Their similar profiles, moreover, will only be magnified by the personal story of their rival for the Democratic nomination.

One of three children of Dominican immigrants, Taveras was raised by his mother after his parents divorced. And by the third grade, he was declaring his plans to become a lawyer.

He went on to attend the well-regarded Classical High School and, at the urging of a guidance counselor, sought admission to a math and science summer program for minority students at Philips Andover Academy that helped propel him to Harvard and, later, to Georgetown Law School.

After law school, Taveras went to work at the Providence offices of Brown Rudnick and, later, opened his own practice. “It’s the story of Providence,” he says, of his journey. “It’s the story of Rhode Island. It’s the story of America.”

And it’s a story he leavens, in the midst of a crippling recession, with frequent references to his teenage work at a Star Market. Indeed, the formal announcement of his candidacy came in front of that now-vacant grocery store, with talk of a city “hungry for jobs and opportunity.”

Here Taveras, like any politician with a pulse, attempts to connect his own experience to that of a struggling electorate. And that effort may pay dividends. But observers caution that recession-weary voters will only give so much weight to personal narrative.

Taveras, himself, is clearly aware of the demand for concrete solutions and pledges to release specific economic development proposals in the coming months. But his Democratic rivals are hoping they can do the same with more credibility.

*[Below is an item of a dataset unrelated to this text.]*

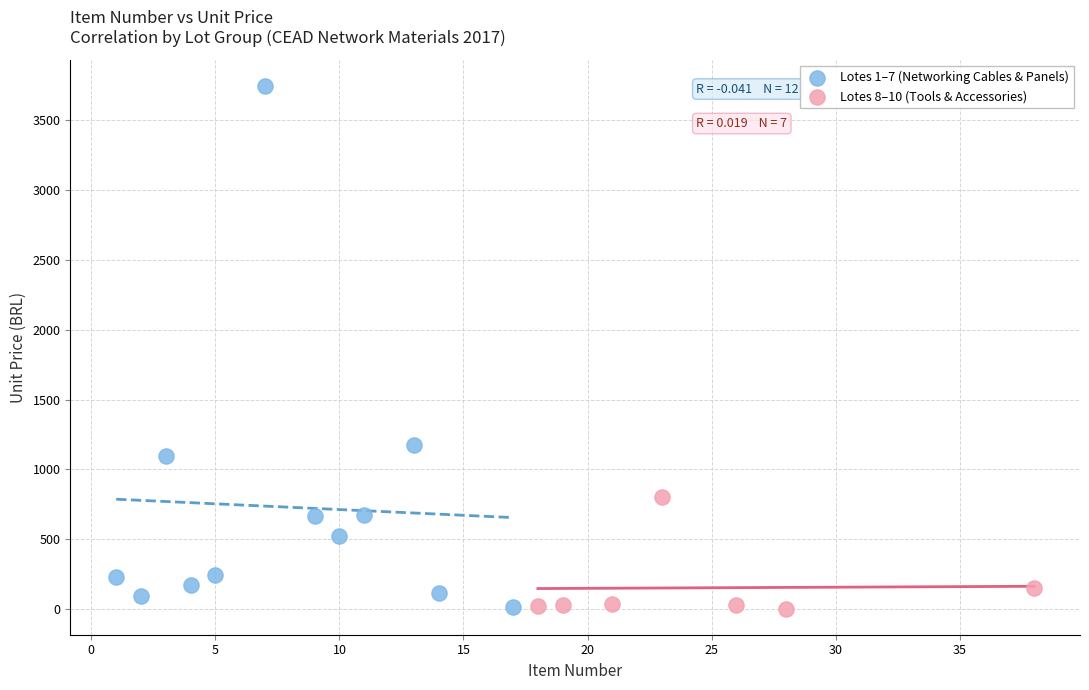

Which series has the largest Y range (max minus min)?

Lotes 1–7 (Networking Cables & Panels)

Lombardi, a long-time City Councilman, can claim years of experience with municipal budgets. And Costantino, the chairman of the House finance committee, has been a key player in the development of state budgets.

Indeed, most observers expect Costantino to seek a marquee budget prize for the city in the coming months that could spruce up his campaign flyers and television commercials. And in the meantime, his influential post should produce a steady stream of campaign contributions.

Costantino, whose family owns Venda Ravioli on Federal Hill, can also draw on his personal wealth. He already has — over the last six months, he has poured $225,000 into his account. And his campaign reports that he had some $400,000 on hand at the end of the first quarter of the year, to Taveras’s $115,000.

But Costantino’s source of strength is also a source of weakness. In a recent Brown University poll, only 18 percent of Rhode Island voters said they had a “great deal of confidence” or a “good deal” of confidence in Democratic legislators to make the right decisions for the state’s future. And as a central figure in a series of painful, recessionera budgets, he will make for a particularly inviting target for opponents.

Lombardi, for his part, may be able to avoid some of the pitfalls of long service in public office. Indeed, he can make a credible claim to the mantle of outsider: for the last several years, he has been the most persistent critic of an increasingly unpopular Cicilline administration, dragged down by a battered economy and — more recently — a series of scandals in the police department.

Cicilline’s departure from the race will make it more difficult for Lombardi to capitalize on that record of critique. But the mayor’s shadow remains. And all of his would-be replacements will have to contend with that shadow in one way or another.

Negotiating the proper relationship with the sitting mayor’s legacy will be a particularly tricky — and important — task for the Taveras campaign.

The lawyer’s tie to the administration comes with certain advantages. Cicilline, even after eight years in office, is still a symbol of the post-Buddy “new Providence” — a Providence Taveras hopes to embody.

But the mayor has disappointed some of the progressive voters Taveras is courting. And Cicilline’s plummeting approval numbers could make him something of a liability on the campaign trail. Indeed, Taveras is already offering up a restrained critique of the administration in a bid to create some distance between the two camps.

But don’t expect him to stray too far from the Cicilline model.

Cicilline was one of the first mainstream politicians to recognize the growing force of the Latino vote, racking up big margins on a South Side that accounted for almost a quarter of the vote in the Democratic mayoral primary of 2002.

Cicilline’s big victory in the East Side, which also accounted for about a quarter of the vote, made him virtually unassailable in what turned into a wide-ranging victory. And the map he put together that year endures.

Two years ago, in a presidential primary that could serve as a sort of rough proxy for the coming mayoral tilt — the new candidate, in Barack Obama, versus the more traditional one, in Hillary Clinton — Obama’s strength on the East and South Sides allowed him to eke out a narrow victory in Providence, even as Clinton sailed to a big win statewide.

And the circumstances are, arguably, more favorable for Taveras this fall than they were for Obama in 2008. He is facing two Clinton-like figures instead of one, which could mean a splitting of the more traditional vote. And a Latino electorate leery, in some corners, of a black president would presumably be more open to a Latino mayor.

Of course, Taveras has a long way to go if he is to inspire the devotion of an Obama. He is still a little-known figure. He is affable, but no powerhouse on the stump. He will probably be outspent.